Search code examples
sqlvertica

Why does SQL complain that a reference to a join key is ambiguous?


Why in the following code does Vertica return an error that zip3 ambiguous? Since it is used as the key for the left join, it must be equal for both tables.

SELECT zip, zip3, city, zip3_name
FROM zip_codes
LEFT JOIN zip3_codes
USING (zip3);

This generates the following error:

Query 1 ERROR: ERROR:  Column reference "zip3" is ambiguous
DETAIL:  Reference "zip3" could refer to either "public.zip_codes.zip3" or "public.zip3_codes.zip3"

I can resolve this by selecting either zip.zip3 or zip3.zip3 or COALESCE(zip.zip3, zip3.zip3) but I'm curious why this would be necessary.


Solution

  • While at first sight it may seem that the columns must always be the same, it's not really the case. The JOIN is actually a LEFT JOIN, which returns all the rows in the first table and all possible matches from the second, giving NULLs when there is no match.

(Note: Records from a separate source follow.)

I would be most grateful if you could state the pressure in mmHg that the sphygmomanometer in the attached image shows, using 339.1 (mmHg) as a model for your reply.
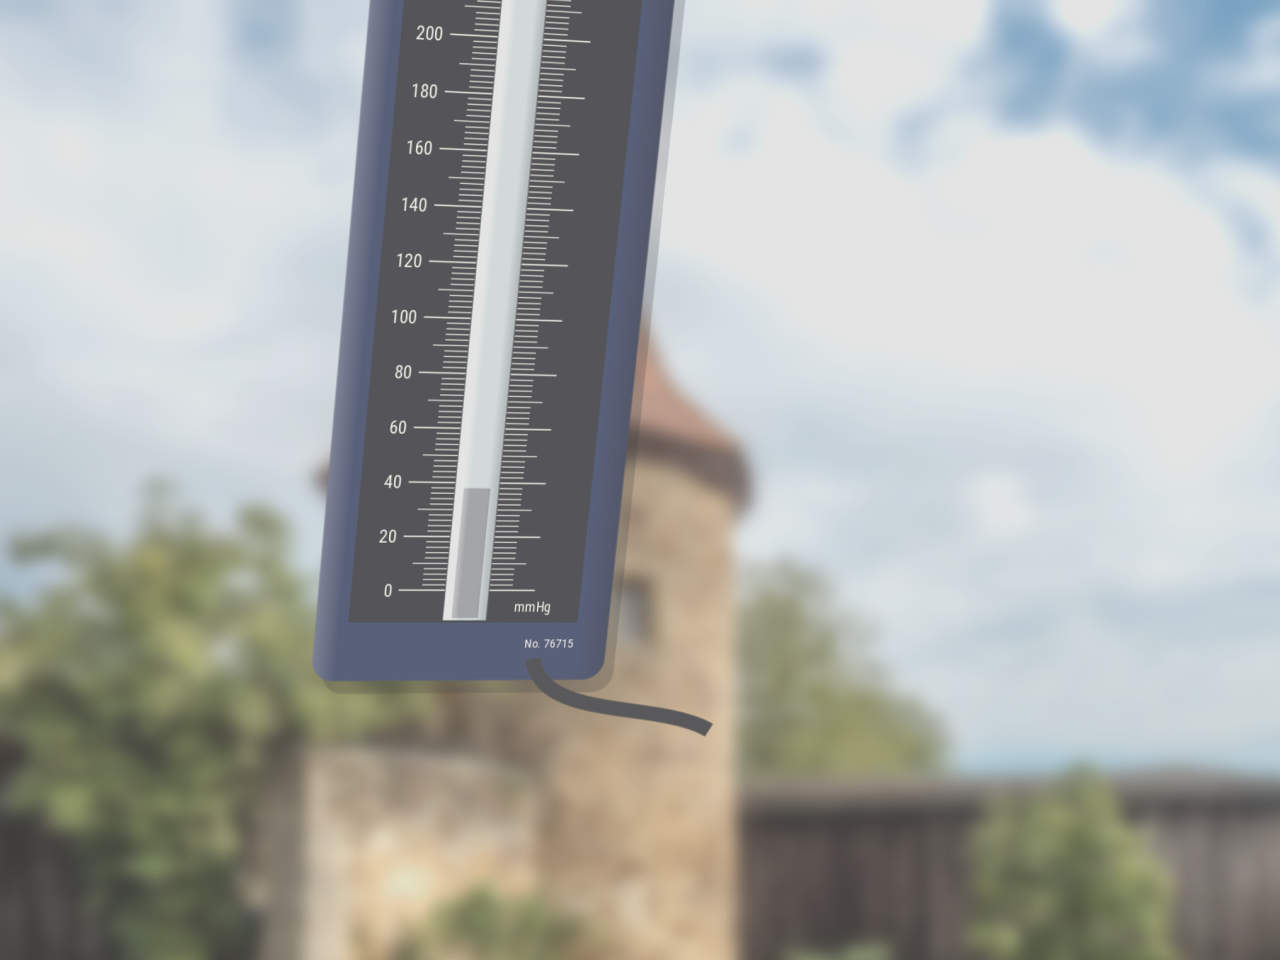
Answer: 38 (mmHg)
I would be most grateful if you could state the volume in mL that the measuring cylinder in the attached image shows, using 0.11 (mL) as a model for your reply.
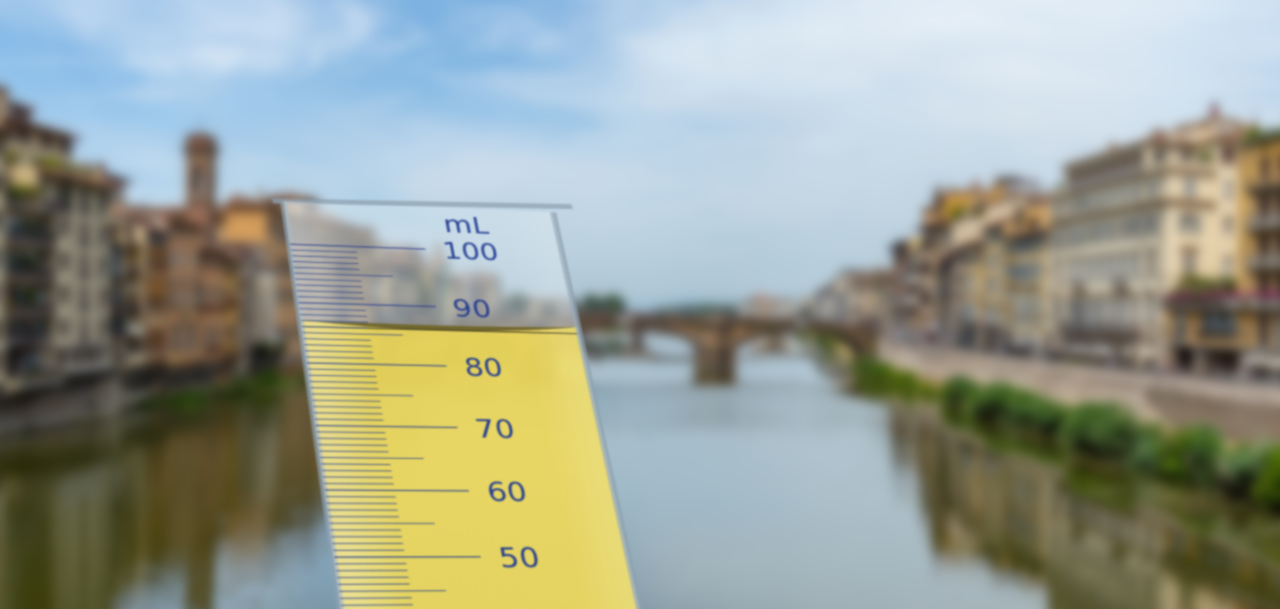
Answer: 86 (mL)
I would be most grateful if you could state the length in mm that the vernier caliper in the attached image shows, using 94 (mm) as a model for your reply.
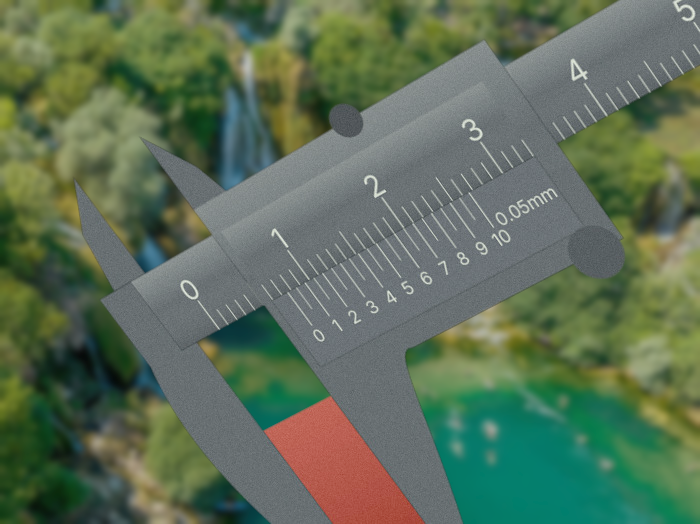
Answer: 7.6 (mm)
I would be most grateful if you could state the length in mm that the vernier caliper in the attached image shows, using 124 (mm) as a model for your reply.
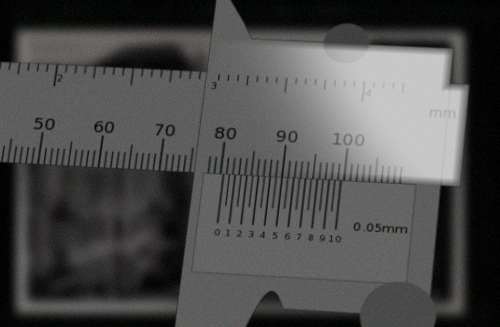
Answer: 80.5 (mm)
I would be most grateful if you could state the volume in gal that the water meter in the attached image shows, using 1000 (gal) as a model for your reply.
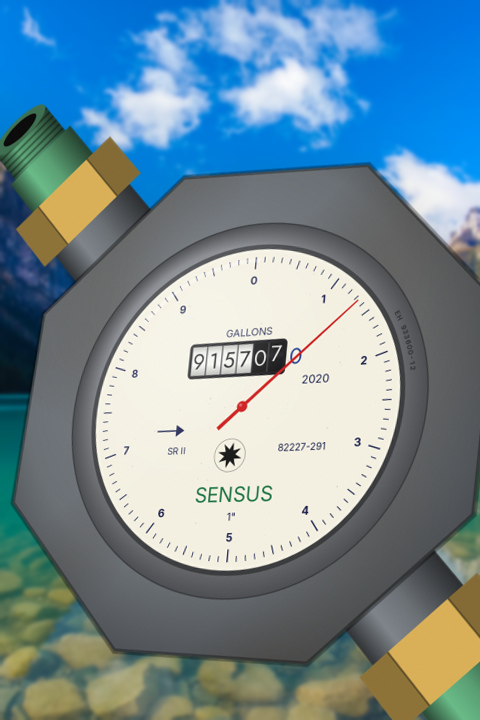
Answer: 9157071.3 (gal)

    Unmatched records from zip_codes will result in different values in zip.zip3 and zip3.zip3, exactly the first giving a value and the second being NULL, so it's not really equivalent to exchange those in this particular case, you'll need to determine which columns from which table you need and disambiguate with its table name.

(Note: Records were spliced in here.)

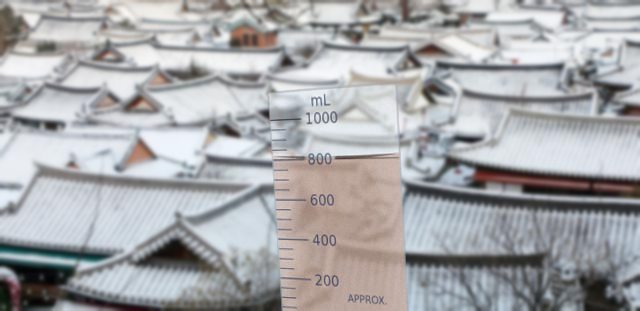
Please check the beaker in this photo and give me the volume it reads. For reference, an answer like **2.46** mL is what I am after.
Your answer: **800** mL
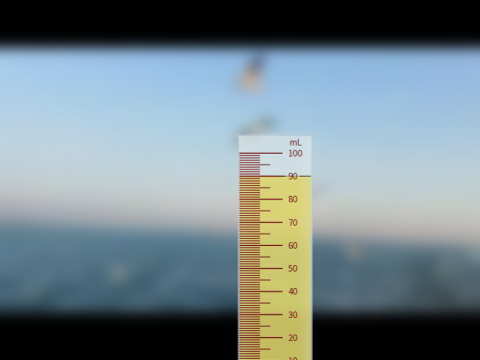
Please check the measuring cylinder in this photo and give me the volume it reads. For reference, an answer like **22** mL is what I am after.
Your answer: **90** mL
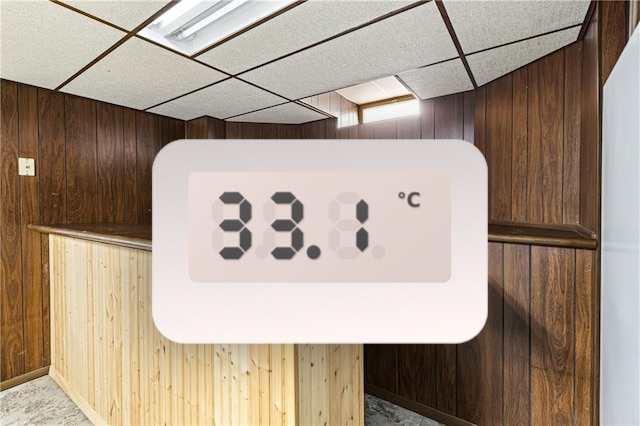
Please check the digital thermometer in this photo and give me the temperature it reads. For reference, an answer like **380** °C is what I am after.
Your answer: **33.1** °C
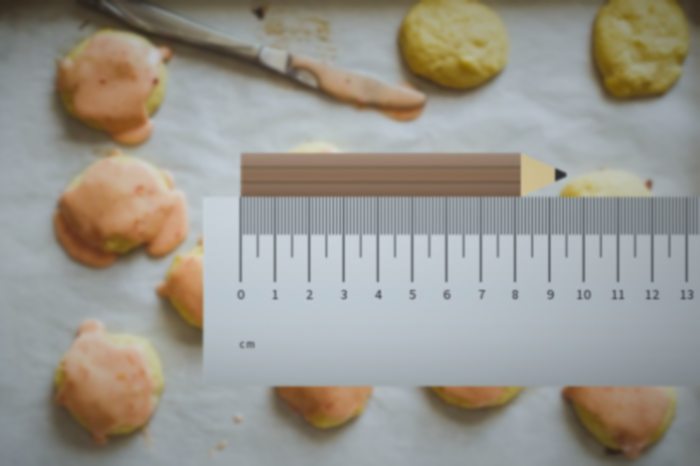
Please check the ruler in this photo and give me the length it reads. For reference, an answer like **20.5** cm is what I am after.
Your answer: **9.5** cm
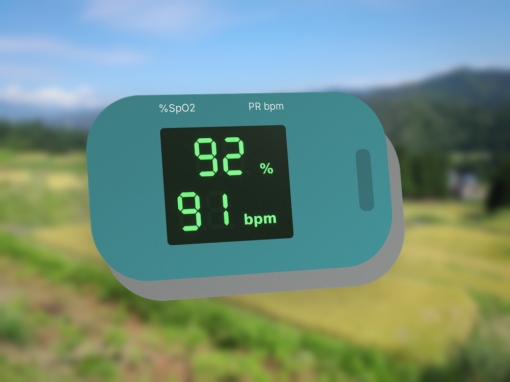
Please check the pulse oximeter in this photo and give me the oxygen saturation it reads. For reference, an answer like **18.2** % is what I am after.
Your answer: **92** %
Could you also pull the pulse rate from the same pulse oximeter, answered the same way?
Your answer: **91** bpm
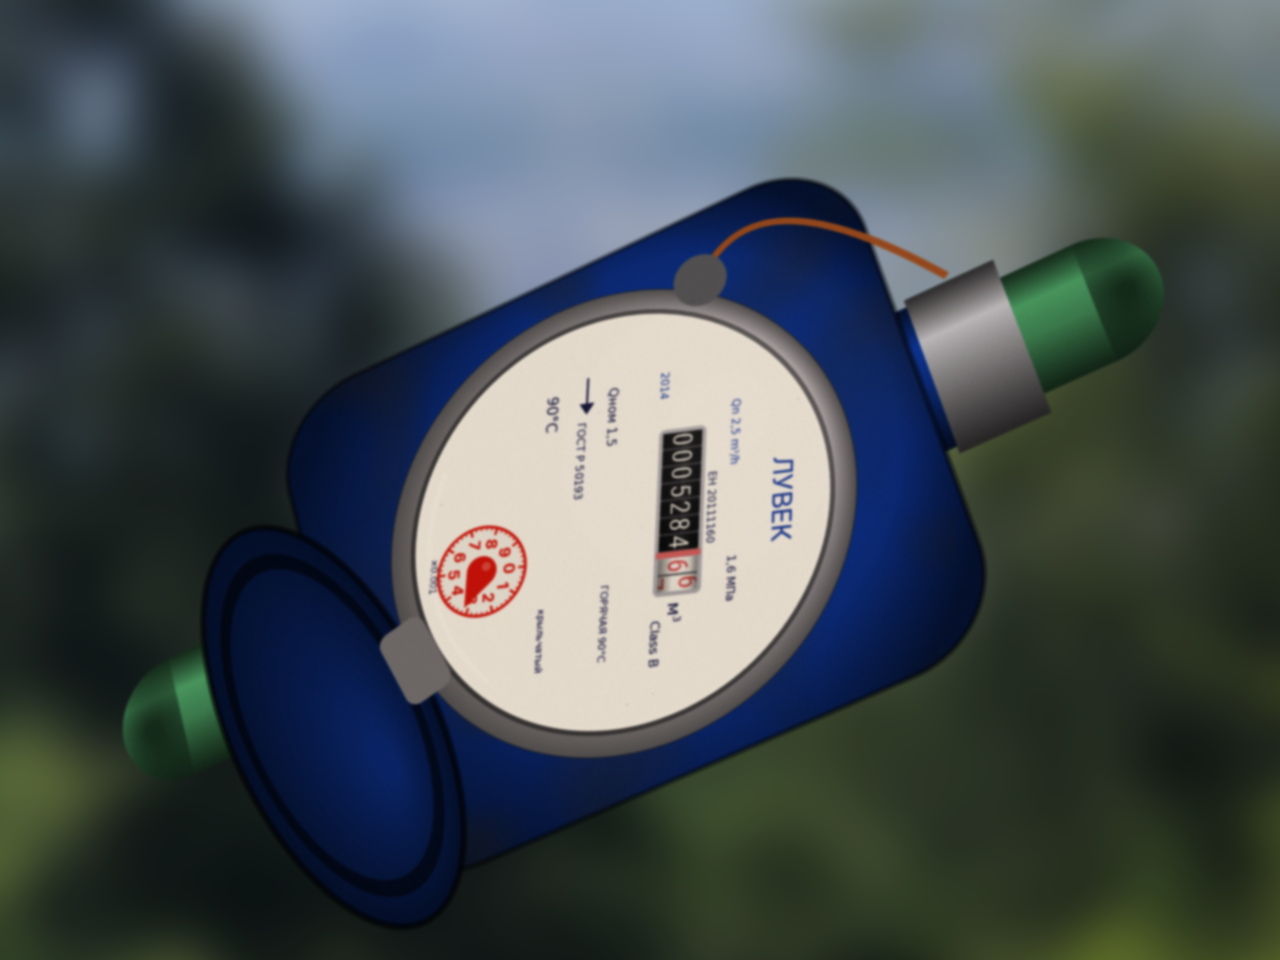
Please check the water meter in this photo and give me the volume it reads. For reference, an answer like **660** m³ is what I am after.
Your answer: **5284.663** m³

    Besides, even if that's weren't the case, the error would still popup. If we change your LEFT JOIN to an INNER JOIN, your assumption would be true and the columns will always have the same value, yet you would still get the very same error.

    The reason for this is that the SQL analyzer is not clever enough to realize the values are always the same. By the standard, if your query references columns with the same name from different tables you must specify from which table it is. No further attempt to resolve the ambiguity is done.